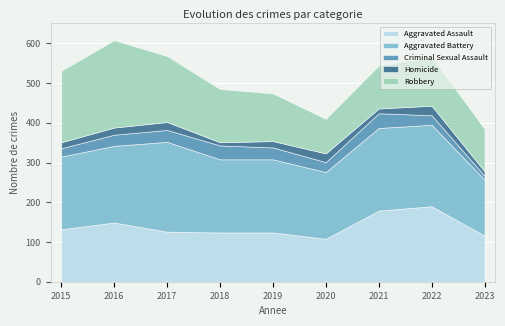

List the series in order of their peak value, highest first.

Aggravated Battery, Robbery, Aggravated Assault, Criminal Sexual Assault, Homicide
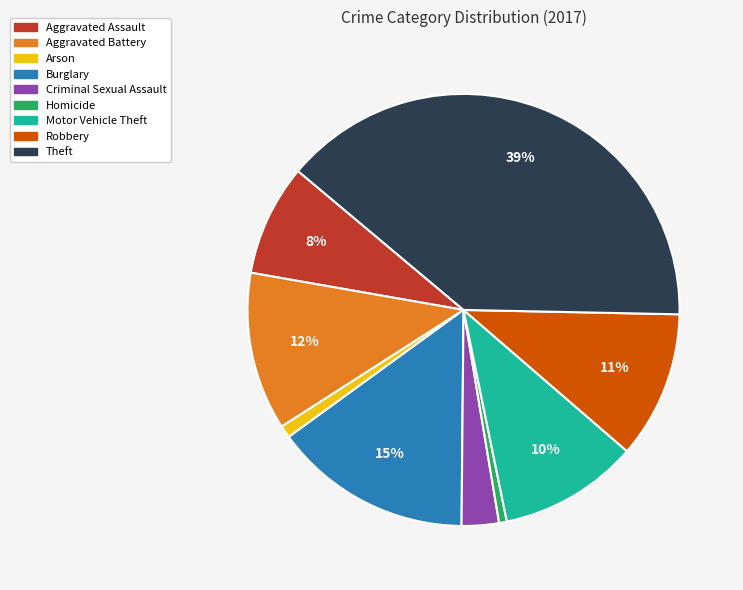

How many slices are in this pie chart?

9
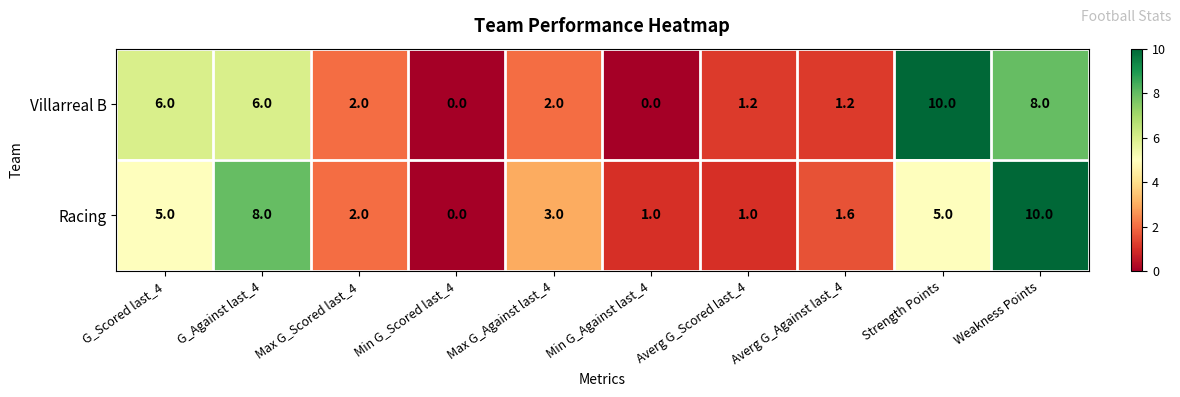

What is the sum of all Villarreal B values?

36.4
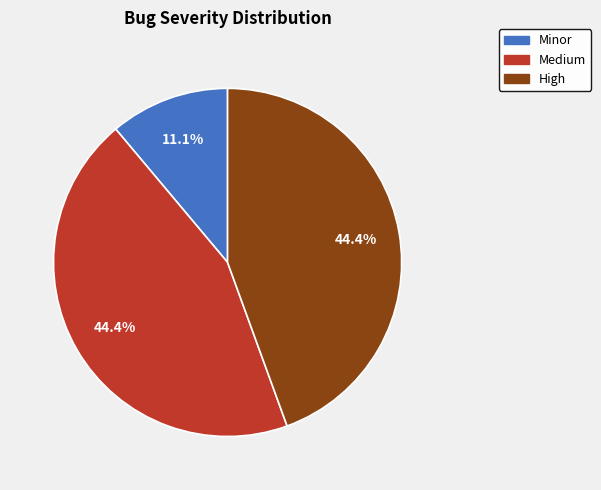

Which has a higher value, Medium or Minor?

Medium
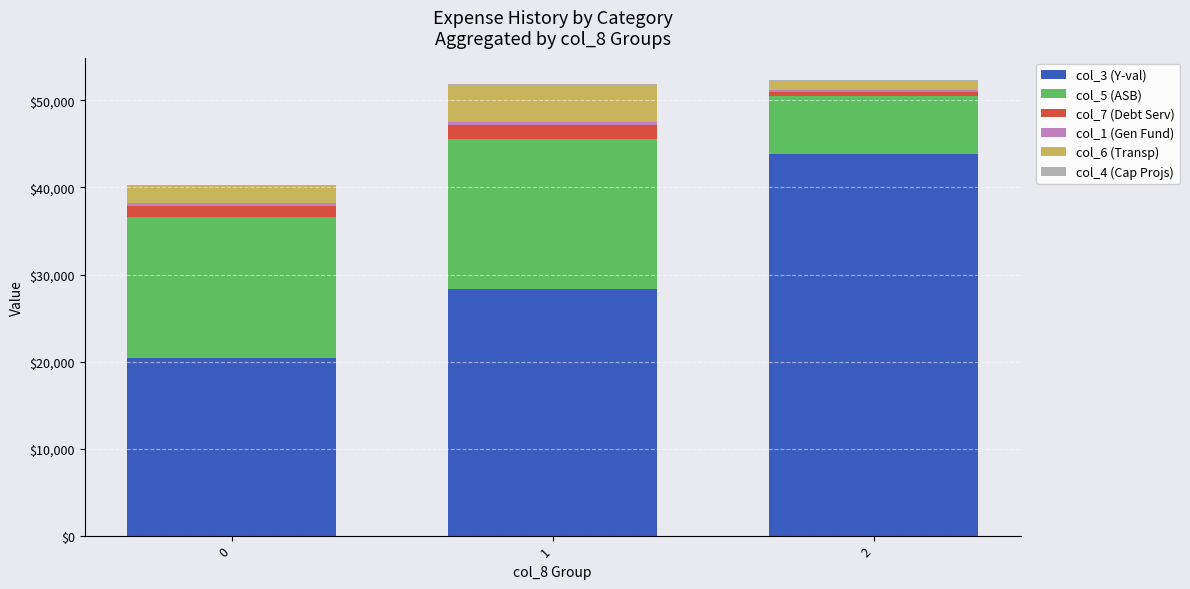

What is the maximum value for col_3 (Y-val)?

43880.6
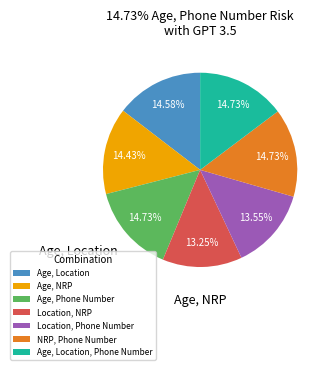

How many slices are in this pie chart?

7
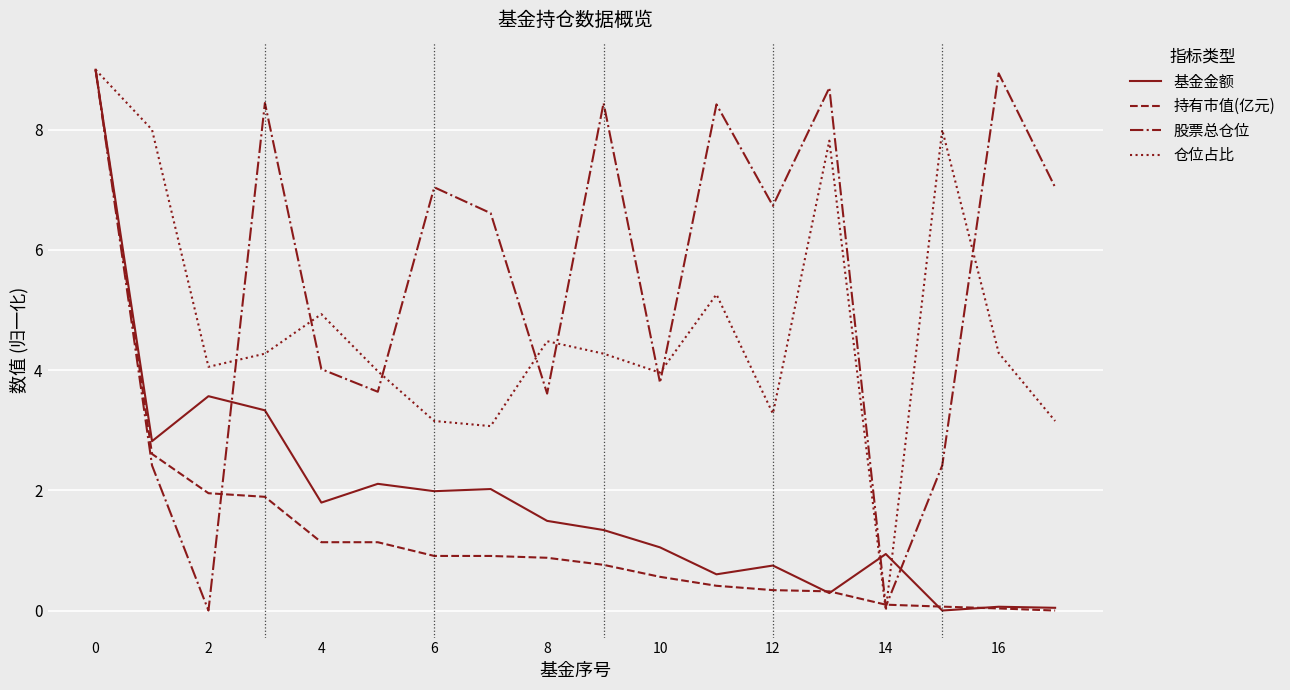

What is the average value of the 持有市值(亿元) series?

1.3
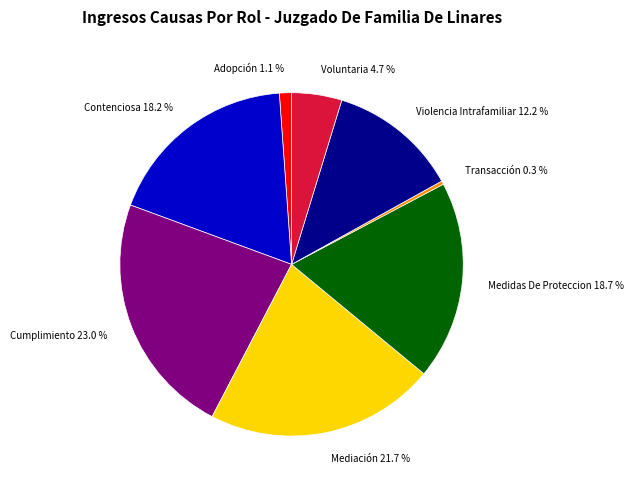

True or false: Voluntaria accounts for 5% of the total.

True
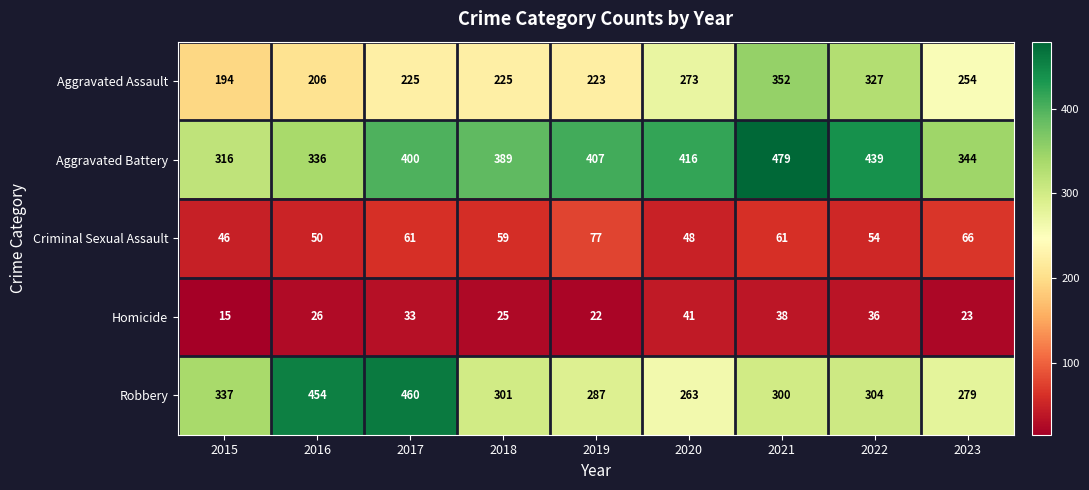

How many data points in Aggravated Battery are less than 400?

4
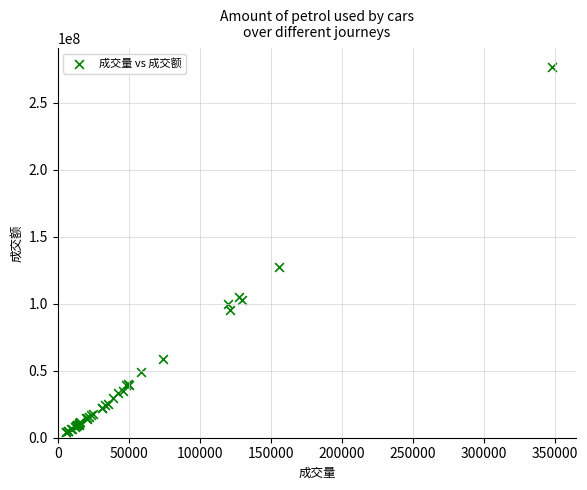

What Y value in the scatter plot is closest to 140492992?

127675747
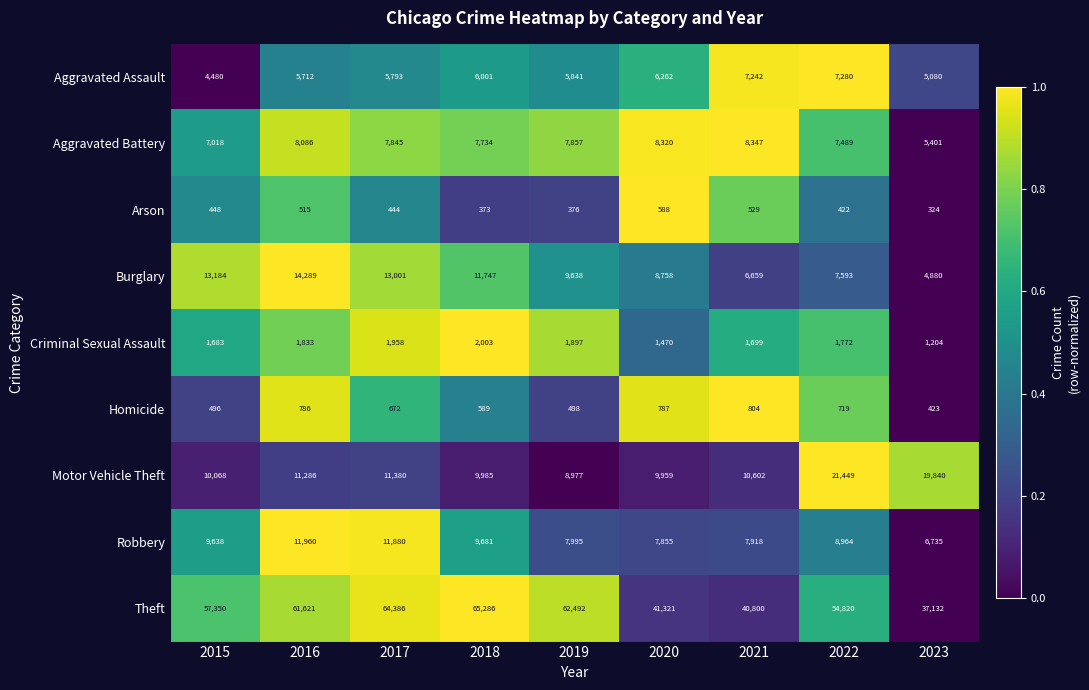

Between 2015 and 2022, which series saw the biggest shift?

Motor Vehicle Theft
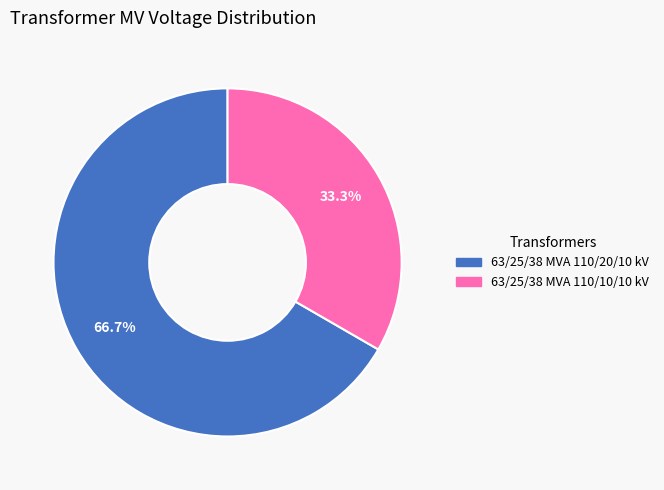

To the nearest percent, what is the combined percentage of 63/25/38 MVA 110/10/10 kV and 63/25/38 MVA 110/20/10 kV?

100%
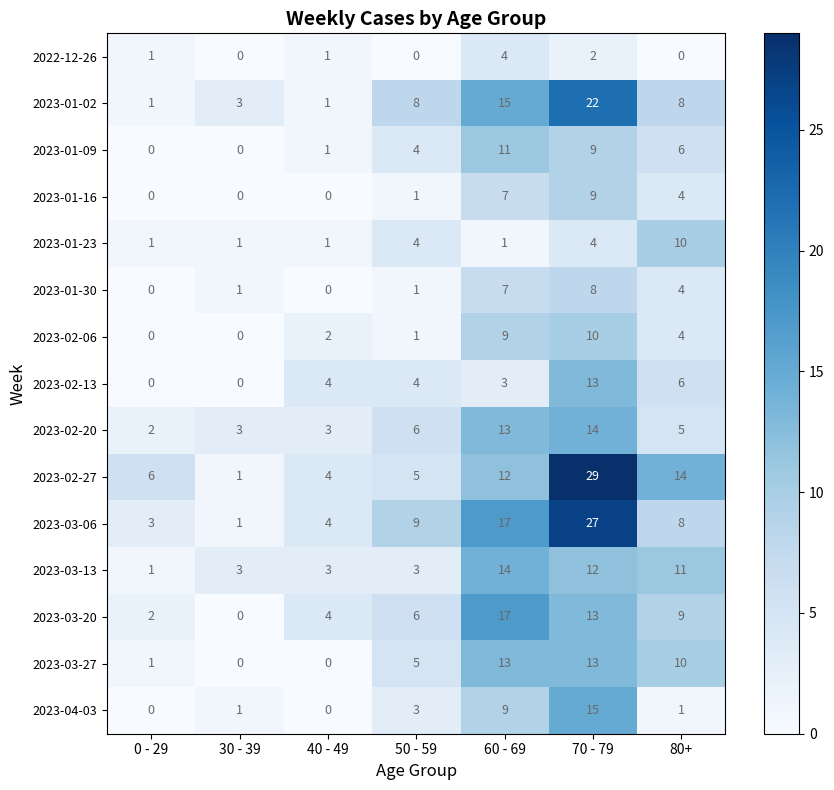

What is the average value of the 2023-02-13 series?

4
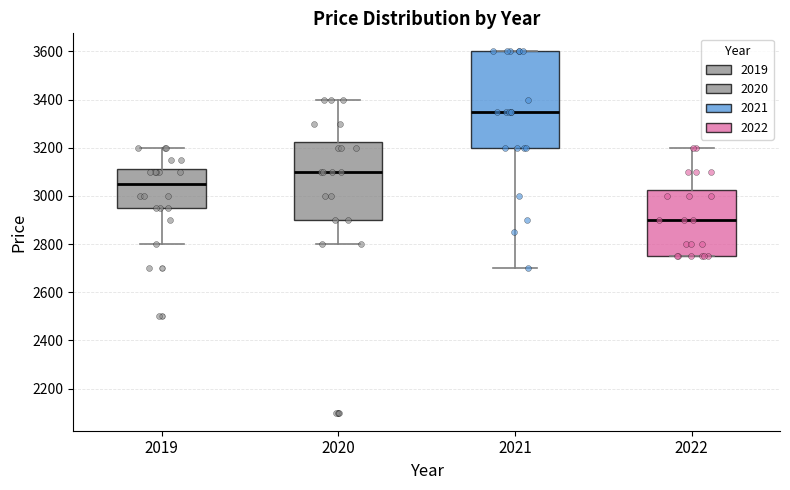

Where does the lower whisker of the box at x = 2020 end on the y-axis? The values are not printed on the chart, so give them approximately, as read against the axis.

2800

━━━━━━━━━━━━━━━━━━━━━━━━━━━━━━

> TASK STATEMENT
Update the entries above so that every "pie chart" reads "donut chart" and nothing else changes. Leave the pictures out.

> REPLY TO THE TASK
List the series in order of their peak value, highest first.

Aggravated Battery, Robbery, Aggravated Assault, Criminal Sexual Assault, Homicide

How many slices are in this donut chart?

9

What is the sum of all Villarreal B values?

36.4

Which has a higher value, Medium or Minor?

Medium

What is the maximum value for col_3 (Y-val)?

43880.6

How many slices are in this donut chart?

7

What is the average value of the 持有市值(亿元) series?

1.3

True or false: Voluntaria accounts for 5% of the total.

True

How many data points in Aggravated Battery are less than 400?

4

What Y value in the scatter plot is closest to 140492992?

127675747

Between 2015 and 2022, which series saw the biggest shift?

Motor Vehicle Theft

To the nearest percent, what is the combined percentage of 63/25/38 MVA 110/10/10 kV and 63/25/38 MVA 110/20/10 kV?

100%

What is the average value of the 2023-02-13 series?

4

Where does the lower whisker of the box at x = 2020 end on the y-axis? The values are not printed on the chart, so give them approximately, as read against the axis.

2800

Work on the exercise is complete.